Why did Judge Jack do it? Because she simply wouldn't accept at face value what the plaintiffs' attorneys were offering in terms of evidence and "expert" testimony. Something smelled, and smelled bad. So Judge Jack conducted her own investigation, and lordy what an investigation it was, taking over 20 months. Some of the results of her inquiry appear in today's Wall Street Journal editorial "The Silicosis Sheriff" (subscription only, I'm afraid):
Her first discovery was that, of the more than 9,000 plaintiffs who supplied more information about their "disease," 99% had been diagnosed with silicosis by the same nine doctors. These physicians had been retained by law firms or by "screening companies" that do mass X-rays on behalf of law firms searching for plaintiffs. When these physicians were deposed, they all but admitted they took their orders from the lawyers and screening firms.Are you getting the idea? "These diagnoses were about litigation rather than health care," she wrote in her 249 (!!!) page decision. "These diagnoses were manufactured for money." Well, Judge Jack, God bless her, wasn't going to take any such crap in her courtroom. In true Texas fashion, the good judge opened up a can o' whoop ass on the plaintiff's attorneys.
Which explains why none of them took a medical history, while others never even saw their patients. One doctor signed blank forms for the screening company and let his secretary fill out the diagnoses. Yet another performed 1,239 diagnostic evaluations in 72 hours -- less than four minutes apiece. Dr. George Martindale, who diagnosed 3,617 patients with silicosis, admitted that he didn't even know the criteria for diagnosing the disease and had simply included in each of his reports a paragraph provided by the screening company.
Another shocker was that more than 65% of the silica plaintiffs had previously been plaintiffs in an asbestos suit, even though it is close to clinically impossible to have both asbestosis and silicosis. Digging deeper, the judge found that many of the same doctors had ginned up the same patients for both asbestos and silicosis cases. One doctor, Ray Harron, received nearly $5 million from 1996-2004 from a leading screening company, N&M, and has supplied thousands of silicosis diagnoses, and at least 52,000 asbestos-related diagnoses.

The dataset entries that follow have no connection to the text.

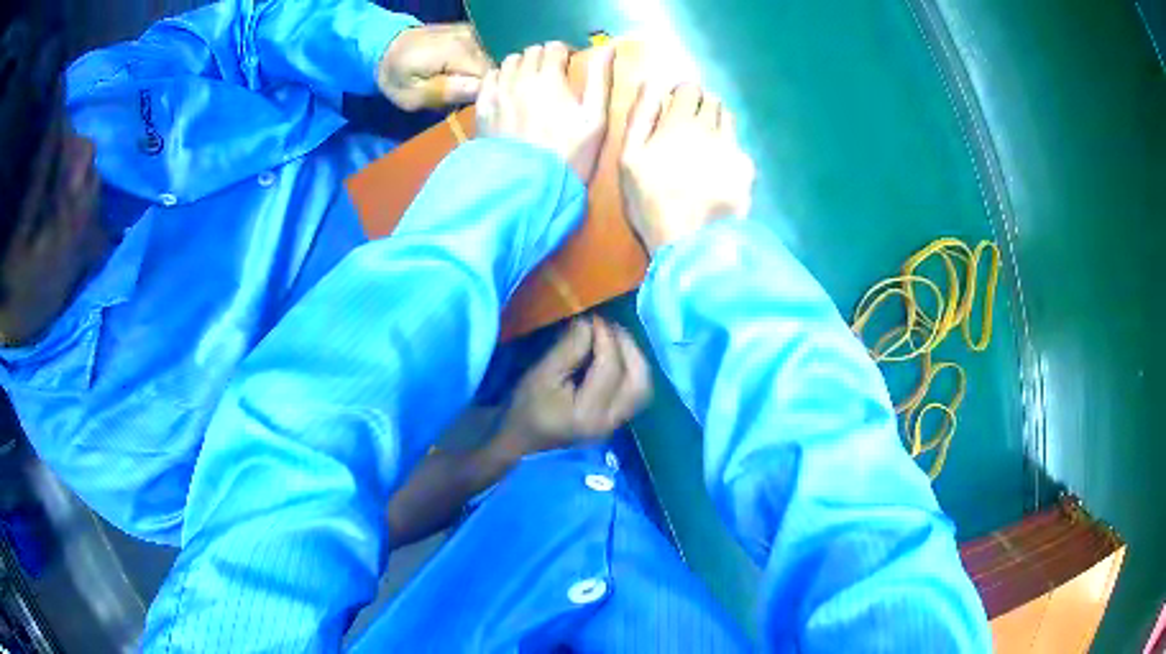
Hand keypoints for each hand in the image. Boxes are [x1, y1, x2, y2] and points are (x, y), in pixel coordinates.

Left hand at [377, 23, 489, 110]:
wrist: (387, 47)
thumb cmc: (397, 76)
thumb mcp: (413, 95)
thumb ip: (446, 92)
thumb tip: (480, 91)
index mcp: (458, 52)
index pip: (490, 78)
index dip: (481, 94)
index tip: (462, 102)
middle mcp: (472, 38)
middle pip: (493, 69)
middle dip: (480, 85)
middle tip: (455, 94)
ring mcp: (475, 32)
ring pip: (492, 61)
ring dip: (478, 76)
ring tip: (455, 81)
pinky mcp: (474, 32)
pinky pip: (487, 53)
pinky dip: (478, 65)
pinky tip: (460, 71)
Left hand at [476, 42, 614, 181]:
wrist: (529, 186)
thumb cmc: (570, 154)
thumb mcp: (595, 120)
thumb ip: (600, 80)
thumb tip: (608, 48)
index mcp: (549, 78)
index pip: (554, 47)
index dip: (564, 54)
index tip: (569, 67)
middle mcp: (520, 79)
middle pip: (531, 52)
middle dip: (543, 58)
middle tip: (551, 76)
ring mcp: (498, 93)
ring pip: (508, 62)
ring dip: (521, 66)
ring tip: (529, 82)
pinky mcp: (483, 108)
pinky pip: (489, 78)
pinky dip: (500, 78)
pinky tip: (508, 90)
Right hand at [496, 316, 651, 457]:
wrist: (519, 442)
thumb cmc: (524, 409)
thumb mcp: (541, 375)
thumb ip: (569, 349)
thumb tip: (590, 323)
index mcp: (587, 413)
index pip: (609, 369)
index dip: (606, 339)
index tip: (594, 318)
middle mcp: (609, 422)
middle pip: (638, 382)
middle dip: (630, 349)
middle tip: (613, 327)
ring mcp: (615, 425)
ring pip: (642, 389)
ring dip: (635, 360)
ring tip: (617, 339)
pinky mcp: (614, 422)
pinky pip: (635, 394)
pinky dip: (631, 372)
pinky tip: (617, 356)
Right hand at [619, 83, 756, 252]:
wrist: (692, 243)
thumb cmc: (651, 201)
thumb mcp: (629, 158)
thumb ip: (640, 117)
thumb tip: (651, 83)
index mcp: (681, 123)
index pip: (689, 88)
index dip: (680, 93)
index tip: (672, 105)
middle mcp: (712, 128)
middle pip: (713, 100)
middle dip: (699, 105)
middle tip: (687, 126)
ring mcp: (734, 149)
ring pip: (728, 120)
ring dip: (716, 123)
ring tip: (703, 146)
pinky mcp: (747, 170)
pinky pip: (739, 147)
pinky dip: (728, 150)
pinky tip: (718, 171)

Judge Jack reserved her most severe criticism for the lawyers, noting that statistics alone should have shown that their case defied "all medical knowledge and logic," and that by bringing it regardless they had exhibited a "reckless disregard of the duty owed to the court." She required the Houston firm of O'Quinn, Laminack & Pirtle to pay the defendants' $825,000 in legal fees, and ordered sanctions. She also made clear she was on to the tort bar's tactics, noting that the "clear motivation" was "to inflate the number of plaintiffs and overwhelm the defendants and the judicial system."And there you have it, folks. A real by god American hero. We rag on our judges so often about the terrible decisions that only a few of them are actually responsible for (see, e.g., KJ's example today of juriprudence gone awry) that its truly refreshing to read about one judge that took it upon herself to get it right.
Judge Jack did not shy away from the word "fraud" in her courtroom, and clearly someone at the Justice Department has been paying attention. A Manhattan grand jury is now investigating at least one of the screening companies, and subpoenas have gone out to at least two of the doctors involved.
Thank you Judge Jack. You are my kind of gal.